COMP207 Lectures 2021-11-16

This part is not required for the exam.

We can perform faster joins provided that the tables are sorted or indexed. In order to sort the data quickly we can do this inside of memory, instead of on the disk.

Merge Sort

Divide input in two parts P1, P2
Sort P1 & P2 recursively
While P1 or P2 is not empty:
	Add smallest remaining element from P1 or P2 to output

External Memory Merge Sort

Divide input in M parts P1, P2, ..., PM
Sort P1, P2, ..., PM recursively
While not all Pi are empty:
	Add smallest remaining element from any part Pi to output

$M$ is the number of disk blocks that fit in RAM

Additionally, the following are true:

The RAM holds the smallest blocks from each part.
On each level or recursion we scan through all blocks once ($O(\frac NB)$) disk operation where $B$ is the block size.
We split in M buckets in each level or recursion until the remainder is below MB (where it fits in RAM and can be sorted directly): $\log_M(\frac M {MB})$ levels.
The total number of disk operations is $O(\frac N {B\log_M(\frac N {MB})})$

Comparison

In practice, since hard disks are slow, the running time is mostly spent on disk operations.
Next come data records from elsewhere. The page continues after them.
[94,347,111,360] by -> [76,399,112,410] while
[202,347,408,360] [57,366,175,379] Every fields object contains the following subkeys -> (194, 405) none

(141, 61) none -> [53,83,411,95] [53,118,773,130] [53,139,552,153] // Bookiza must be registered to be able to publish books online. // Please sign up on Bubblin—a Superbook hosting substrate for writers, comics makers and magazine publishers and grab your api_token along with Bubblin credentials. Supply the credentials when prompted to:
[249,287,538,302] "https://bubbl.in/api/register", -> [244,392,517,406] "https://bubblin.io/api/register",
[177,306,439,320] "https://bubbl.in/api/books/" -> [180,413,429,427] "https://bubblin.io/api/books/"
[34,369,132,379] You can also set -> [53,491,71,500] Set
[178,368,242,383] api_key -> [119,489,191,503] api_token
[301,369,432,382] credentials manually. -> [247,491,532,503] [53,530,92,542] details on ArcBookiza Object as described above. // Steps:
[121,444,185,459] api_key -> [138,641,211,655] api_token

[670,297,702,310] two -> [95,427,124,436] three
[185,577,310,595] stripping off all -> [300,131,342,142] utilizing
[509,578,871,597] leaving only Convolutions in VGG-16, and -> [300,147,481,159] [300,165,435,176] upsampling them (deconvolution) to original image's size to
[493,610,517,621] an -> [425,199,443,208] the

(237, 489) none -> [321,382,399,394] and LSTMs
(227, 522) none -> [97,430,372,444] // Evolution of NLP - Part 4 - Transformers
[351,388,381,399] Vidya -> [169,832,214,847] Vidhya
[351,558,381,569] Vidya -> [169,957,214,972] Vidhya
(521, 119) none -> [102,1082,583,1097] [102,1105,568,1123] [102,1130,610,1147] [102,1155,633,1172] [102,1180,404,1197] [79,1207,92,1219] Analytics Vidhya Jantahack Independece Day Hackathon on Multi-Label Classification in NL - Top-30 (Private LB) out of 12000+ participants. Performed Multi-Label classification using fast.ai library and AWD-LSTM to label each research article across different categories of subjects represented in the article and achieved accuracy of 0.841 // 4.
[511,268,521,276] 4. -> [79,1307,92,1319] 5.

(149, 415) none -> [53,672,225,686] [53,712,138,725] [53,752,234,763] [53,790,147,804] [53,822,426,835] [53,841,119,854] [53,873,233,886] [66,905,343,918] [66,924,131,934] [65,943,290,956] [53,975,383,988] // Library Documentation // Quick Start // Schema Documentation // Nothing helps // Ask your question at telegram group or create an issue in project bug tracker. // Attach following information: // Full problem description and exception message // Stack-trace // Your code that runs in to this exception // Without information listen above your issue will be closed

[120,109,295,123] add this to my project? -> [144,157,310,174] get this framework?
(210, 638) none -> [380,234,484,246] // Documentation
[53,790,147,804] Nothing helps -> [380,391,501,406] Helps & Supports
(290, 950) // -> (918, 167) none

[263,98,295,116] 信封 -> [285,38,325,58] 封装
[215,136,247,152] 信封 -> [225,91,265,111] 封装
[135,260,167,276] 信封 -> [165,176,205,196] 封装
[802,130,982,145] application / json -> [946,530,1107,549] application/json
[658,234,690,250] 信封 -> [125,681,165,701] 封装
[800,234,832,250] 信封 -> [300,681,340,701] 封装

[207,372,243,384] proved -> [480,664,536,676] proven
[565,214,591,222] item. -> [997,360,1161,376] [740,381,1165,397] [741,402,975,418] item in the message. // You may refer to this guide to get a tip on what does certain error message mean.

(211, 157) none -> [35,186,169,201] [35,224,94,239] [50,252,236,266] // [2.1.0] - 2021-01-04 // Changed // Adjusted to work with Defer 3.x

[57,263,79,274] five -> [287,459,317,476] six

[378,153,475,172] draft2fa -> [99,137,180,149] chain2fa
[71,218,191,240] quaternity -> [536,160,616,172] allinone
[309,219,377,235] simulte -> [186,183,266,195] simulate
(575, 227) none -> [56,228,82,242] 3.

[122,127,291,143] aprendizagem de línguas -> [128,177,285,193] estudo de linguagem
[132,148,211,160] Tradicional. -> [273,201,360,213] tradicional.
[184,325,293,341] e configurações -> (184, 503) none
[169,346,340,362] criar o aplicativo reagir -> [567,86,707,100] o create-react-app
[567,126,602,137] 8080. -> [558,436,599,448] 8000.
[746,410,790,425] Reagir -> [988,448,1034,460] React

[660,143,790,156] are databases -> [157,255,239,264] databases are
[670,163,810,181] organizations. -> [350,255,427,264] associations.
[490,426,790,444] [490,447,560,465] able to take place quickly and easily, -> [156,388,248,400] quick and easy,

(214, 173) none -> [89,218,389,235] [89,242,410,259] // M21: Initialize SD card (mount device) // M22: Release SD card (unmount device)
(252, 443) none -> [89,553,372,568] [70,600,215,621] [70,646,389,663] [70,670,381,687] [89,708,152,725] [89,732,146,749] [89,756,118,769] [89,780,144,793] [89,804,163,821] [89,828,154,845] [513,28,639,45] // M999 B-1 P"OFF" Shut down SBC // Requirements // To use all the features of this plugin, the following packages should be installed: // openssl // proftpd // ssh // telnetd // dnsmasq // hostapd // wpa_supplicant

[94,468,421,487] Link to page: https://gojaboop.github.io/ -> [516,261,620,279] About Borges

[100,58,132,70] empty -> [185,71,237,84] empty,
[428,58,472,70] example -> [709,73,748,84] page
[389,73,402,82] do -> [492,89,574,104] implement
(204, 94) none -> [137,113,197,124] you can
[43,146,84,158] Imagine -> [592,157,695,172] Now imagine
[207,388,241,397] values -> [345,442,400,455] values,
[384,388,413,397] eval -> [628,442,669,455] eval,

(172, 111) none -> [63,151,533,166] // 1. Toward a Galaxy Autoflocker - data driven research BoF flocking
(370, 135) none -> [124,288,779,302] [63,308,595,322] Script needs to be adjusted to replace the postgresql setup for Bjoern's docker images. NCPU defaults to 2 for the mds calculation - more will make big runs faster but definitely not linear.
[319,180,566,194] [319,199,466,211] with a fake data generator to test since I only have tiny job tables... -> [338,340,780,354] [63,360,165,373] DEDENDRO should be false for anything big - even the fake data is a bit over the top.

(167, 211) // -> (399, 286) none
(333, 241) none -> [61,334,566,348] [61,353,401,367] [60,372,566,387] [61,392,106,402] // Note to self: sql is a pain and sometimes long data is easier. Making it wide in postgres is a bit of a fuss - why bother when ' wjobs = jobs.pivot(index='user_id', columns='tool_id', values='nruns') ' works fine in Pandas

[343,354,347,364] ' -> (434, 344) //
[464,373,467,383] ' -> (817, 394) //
Therefore, the standard running time is:

\[O(\frac N {B\log_M(\frac N {MB})})\]

where $D$ is the time of a disk operation.

Quick-sort (and other internal memory sorting algorithms) use the following order of time:

\[O(\frac N {B\log_2(N)\times D})\]

External memory sorting is much faster on inputs that are much larger than main memory.